Я не стану, однако, приводить в пример наших отечественных коронованных снобов, а сошлюсь на соседнее королевство Брентфорд и на его монарха, покойного и незабвенного Горгия IV. С тем же смирением, какое проявили лакеи в «Королевском Гербе», стушевавшись перед королевским плюшем, аристократия Брентфорда унижалась и раболепствовала перед Горгием, да еще объявила его первым джентльменом Европы. И любопытно было бы знать, что такое джентльмен, по мнению тех дворян, которые дали Горгию этот титул.

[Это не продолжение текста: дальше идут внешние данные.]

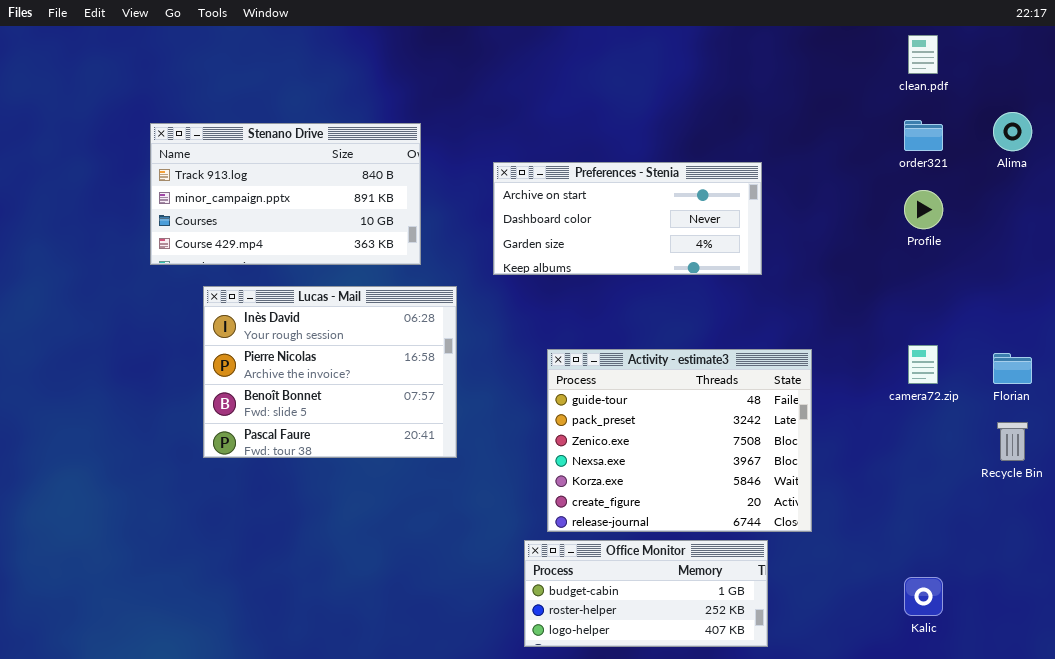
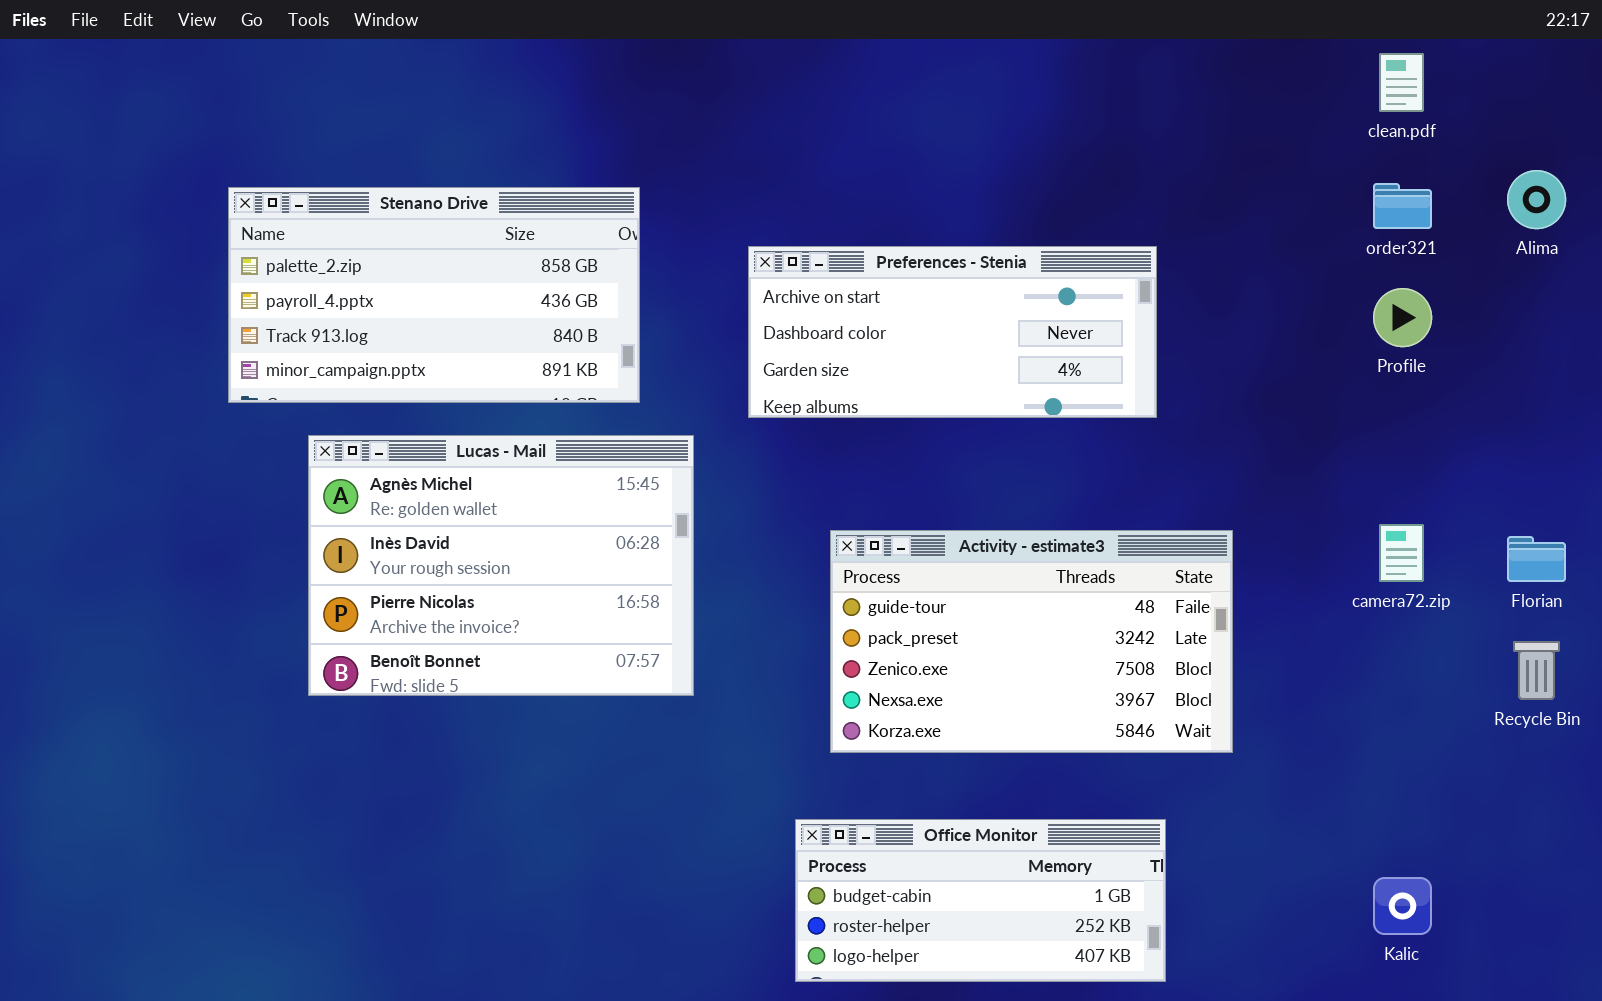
Stenano Drive: [150,123,421,265] -> [228,187,640,403], scrolled up 2 rows
Lucas - Mail: [203,286,457,458] -> [308,435,694,696], scrolled up 1 row
Activity - estimate3: [547,349,812,532] -> [830,530,1233,753], resized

Что значит быть джентльменом? Значит ли это быть честным, кротким, великодушным, храбрым, мудрым и, обладая всеми этими качествами» проявлять их внешне в самой изящной манере? Следует ли джентльмену быть преданным сыном, верным супругом и хорошим отцом? Должен ли он жить как порядочный человек, платить по счетам, обладать изящными и возвышенными вкусами, высокими и благородными целями в жизни? Словом, разве не должна «биография первого джентльмена Европы» быть такого рода, чтобы ее можно было с успехом читать в пансионах для молодых девиц и с пользой изучать в школах для молодых джентльменов? Я задаю этот вопрос всем наставникам молодежи – задаю его миссис Эллис и «Английским женщинам», всем школьным учителям, от доктора Хотри до мистера Сквирса. В воображении я вызываю грозный трибунал юности и невинности в сопровождении их почтенных наставников (подобно десяти тысячам краснощеких приютских детей в соборе св. Павла), и пусть он судит Горгия, а тот пусть стоит среди них и защищается как умеет. Вон, вон из залы суда, толстый старый Флоризель! Пристав, гони отсюда этого обрюзгшего толстяка с угреватой физиономией! Если Горгию непременно полагается поставить статую в том Новом дворце, который возводит народ Брентфорда, то пусть ее поставят в лакейской. Его следует изобразить за кройкой – искусство, в котором, как говорят, он не знал себе равных. Кроме того, он изобрел мараскиновый пунш, пряжки для туфель, – это было в самом расцвете его юности и изобретательского таланта – и Китайский павильон, самое безобразное строение на свете. Он правил четверкой почти так же хорошо, как кучер брайтонского дилижанса, фехтовал с грацией и, как говорят, недурно играл на скрипке. А улыбался он так неотразимо, что люди, удостоившиеся королевской аудиенции, становились его рабами телом и душой, как кролик становится добычей большого толстого боа-констриктора.
Я готов держать пари, что если бы революция посадила на брептфордский престол мистера Виддикомба, люди точно так же очаровывались бы его неотразимой, полной величия улыбкой и дрожали бы, становясь на колени, чтобы поцеловать его руку. Если б он поехал в Дублин, на том месте, где он высадился, поставили бы обелиск, как это и проделали ирландцы, когда их посетил Горгий. Все мы с восторгом читали о путешествии этого короля в страну хаггиса, где его появление вызвало такой взрыв верноподданических чувств и где самый известный в стране человек, барон Брэдвардайн, взойдя на борт королевской яхты, схватил стакан, из которого пил король, положил его в карман, как бесценную реликвию, и вернулся на берег в своей лодке. Но барон сел на этот стакан, он разбился, изрезав бароновы фалды, и бесценная реликвия навсегда пропала для мира. О благородный Брэдвардайн! Какой замшелый предрассудок мог поставить тебя на колени перед таким кумиром?
Если вам желательно пофилософствовать насчет изменчивости всего земного, ступайте и посмотрите на Горгия в его подлинной королевской мантии – в музее восковых фигур. За вход – один шиллинг. С детей и лакеев – шесть пейсов. Ступайте – и заплатите шесть пенсов.